Sementara, lingkungan makro-geopolitik mendorong negara-negara untuk mencari mata uang alternatif karena telah lama gelisah atas dominasi dolar yang terlalu besar dalam perdagangan dan keuangan global.
Pembicaraan mengenai dedolarisasi ini telah muncul kembali setiap beberapa tahun sekali setidaknya sejak tahun 1970-an. Berikut adalah tiga alasan mengapa negara-negara di seluruh dunia berusaha menyusun rencana untuk beralih dari dominasi dolar AS.
1. Kebijakan moneter AS memiliki terlalu banyak pengaruh di seluruh dunia.

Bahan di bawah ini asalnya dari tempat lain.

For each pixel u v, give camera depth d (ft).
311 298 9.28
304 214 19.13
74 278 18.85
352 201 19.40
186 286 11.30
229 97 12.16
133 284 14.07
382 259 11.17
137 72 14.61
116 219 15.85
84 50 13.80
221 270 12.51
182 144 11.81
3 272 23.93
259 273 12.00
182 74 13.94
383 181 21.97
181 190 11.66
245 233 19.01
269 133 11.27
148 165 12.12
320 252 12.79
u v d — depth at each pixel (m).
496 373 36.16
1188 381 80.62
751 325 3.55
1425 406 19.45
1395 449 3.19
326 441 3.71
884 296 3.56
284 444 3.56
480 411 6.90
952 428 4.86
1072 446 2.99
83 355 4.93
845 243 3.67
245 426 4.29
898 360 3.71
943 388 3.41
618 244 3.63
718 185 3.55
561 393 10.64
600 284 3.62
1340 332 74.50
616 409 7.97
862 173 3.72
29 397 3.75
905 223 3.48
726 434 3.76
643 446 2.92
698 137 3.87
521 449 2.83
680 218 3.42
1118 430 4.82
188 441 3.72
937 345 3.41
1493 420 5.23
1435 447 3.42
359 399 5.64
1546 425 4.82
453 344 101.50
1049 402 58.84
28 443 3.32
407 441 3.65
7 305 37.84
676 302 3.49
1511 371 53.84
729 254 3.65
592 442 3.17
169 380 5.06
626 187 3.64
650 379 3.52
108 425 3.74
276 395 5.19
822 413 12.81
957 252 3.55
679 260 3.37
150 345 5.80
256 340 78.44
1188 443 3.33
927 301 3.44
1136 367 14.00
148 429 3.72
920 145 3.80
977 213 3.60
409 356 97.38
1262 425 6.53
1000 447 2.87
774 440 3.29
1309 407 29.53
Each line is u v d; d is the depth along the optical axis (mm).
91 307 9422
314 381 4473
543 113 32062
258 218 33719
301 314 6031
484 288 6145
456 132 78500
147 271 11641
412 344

AS adalah penerbit mata uang cadangan dunia, yang juga merupakan mata uang dominan dalam sistem perdagangan dan pembayaran internasional. Akibatnya, AS memiliki kendali yang sangat besar terhadap ekonomi dunia dan sering dinilai terlalu tinggi, demikian dilaporkan oleh lembaga pemikir Wilson Center pada bulan Mei.
Posisi ini telah memberikan AS apa yang disebut Valéry Giscard d’Estaing, presiden Prancis dari 1974 hingga 1981, sebagai “hak istimewa yang selangit.” Salah satu sisi dari keistimewaan ini adalah bahwa AS mungkin tidak akan mengalami krisis jika tidak mampu membayar utangnya ketika nilai dolar turun tajam karena Washington dapat dengan mudah mengeluarkan lebih banyak uang.
Ini juga berarti bahwa negara-negara di seluruh dunia harus mengikuti kebijakan-kebijakan ekonomi dan moneter AS dengan cermat untuk menghindari dampak limpahan pada ekonomi mereka.